**ABOUT THIS TASK**
Retype each line of the material exactly, please, skipping any picture in it.

**GIVEN INFORMATION**
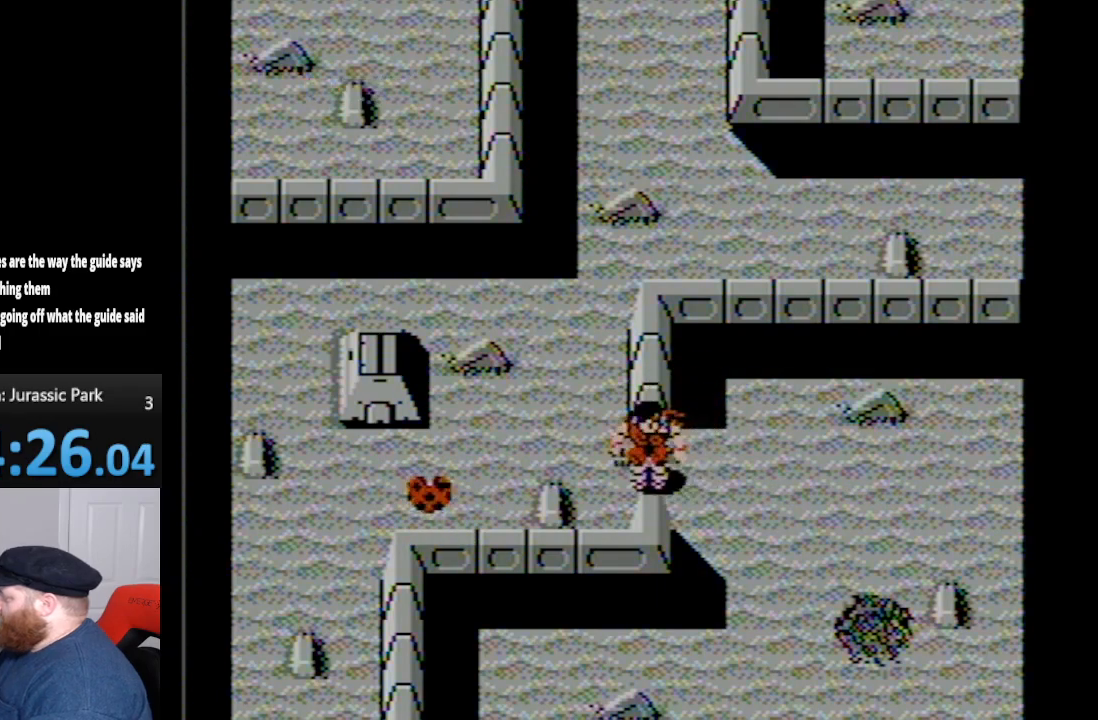
{"buttons": ["DPAD_LEFT"], "events": []}
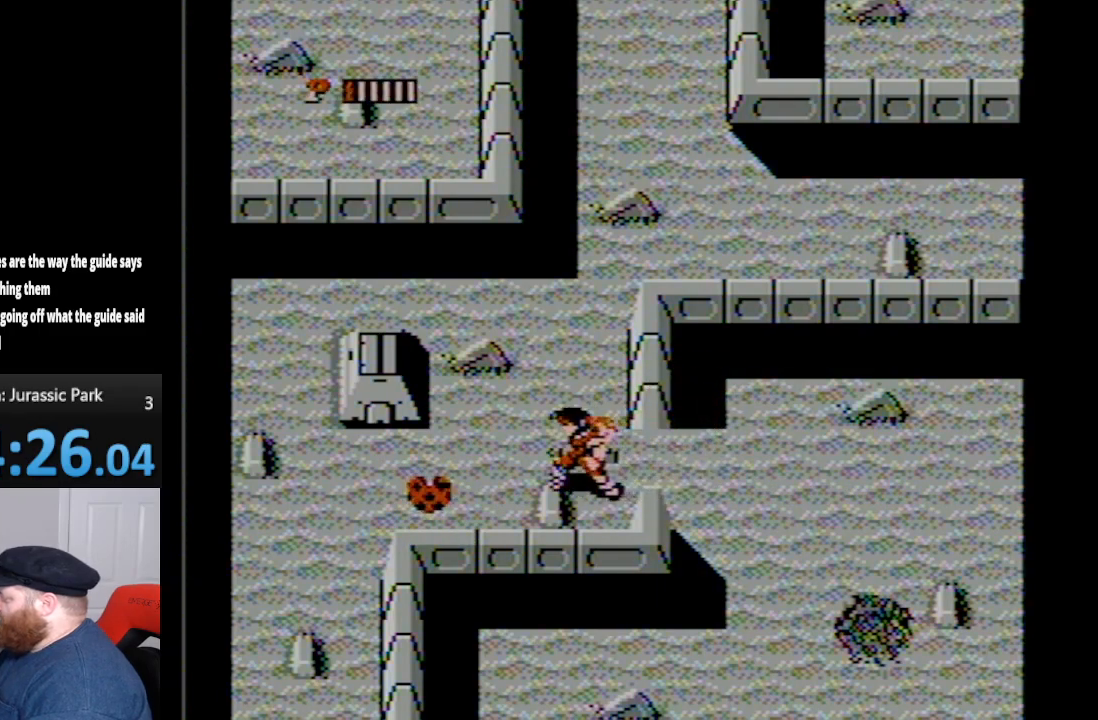
{"buttons": ["DPAD_LEFT"], "events": []}
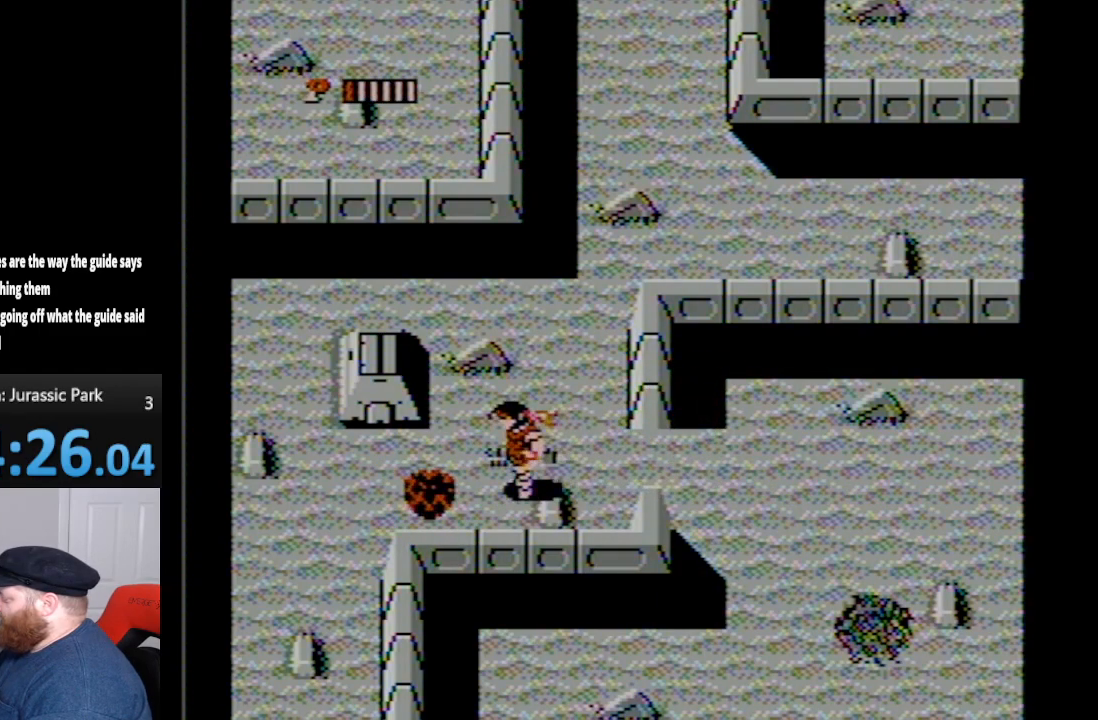
{"buttons": ["DPAD_LEFT"], "events": []}
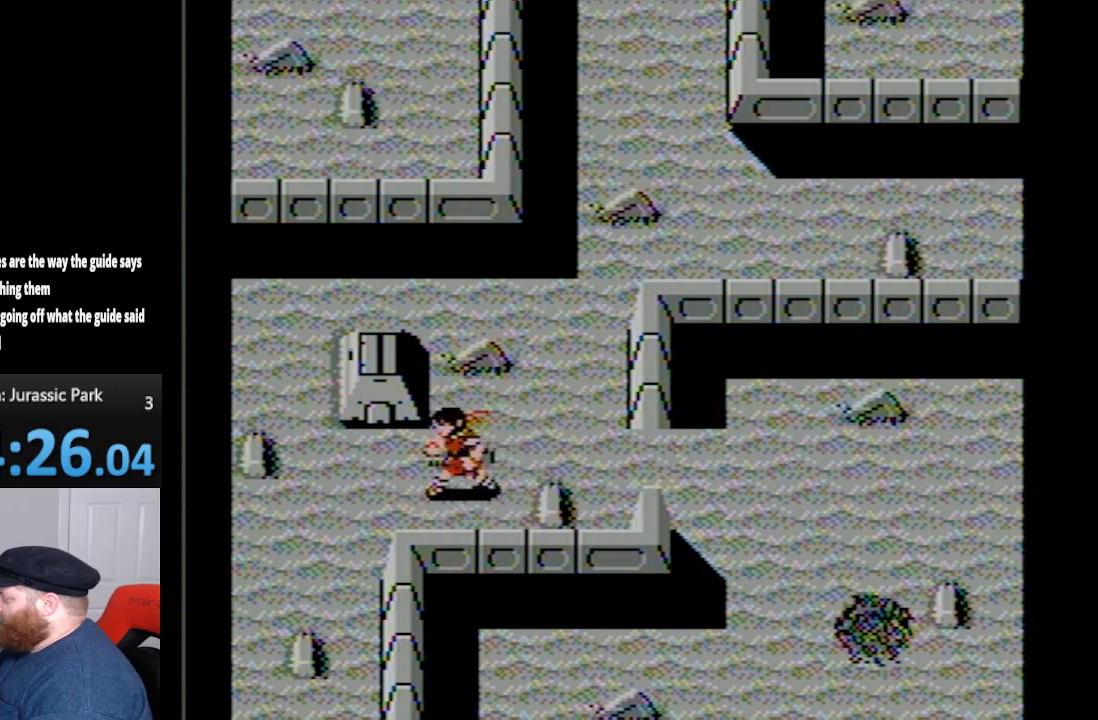
{"buttons": ["DPAD_UP", "DPAD_RIGHT"], "events": [[200, "DPAD_LEFT", "up"], [200, "DPAD_UP", "down"], [267, "DPAD_RIGHT", "down"]]}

**SOLUTION FOR THIS PROBLEM**
{"buttons": ["DPAD_LEFT"], "events": []}
{"buttons": ["DPAD_LEFT"], "events": []}
{"buttons": ["DPAD_LEFT"], "events": []}
{"buttons": ["DPAD_UP", "DPAD_RIGHT"], "events": [[200, "DPAD_LEFT", "up"], [200, "DPAD_UP", "down"], [267, "DPAD_RIGHT", "down"]]}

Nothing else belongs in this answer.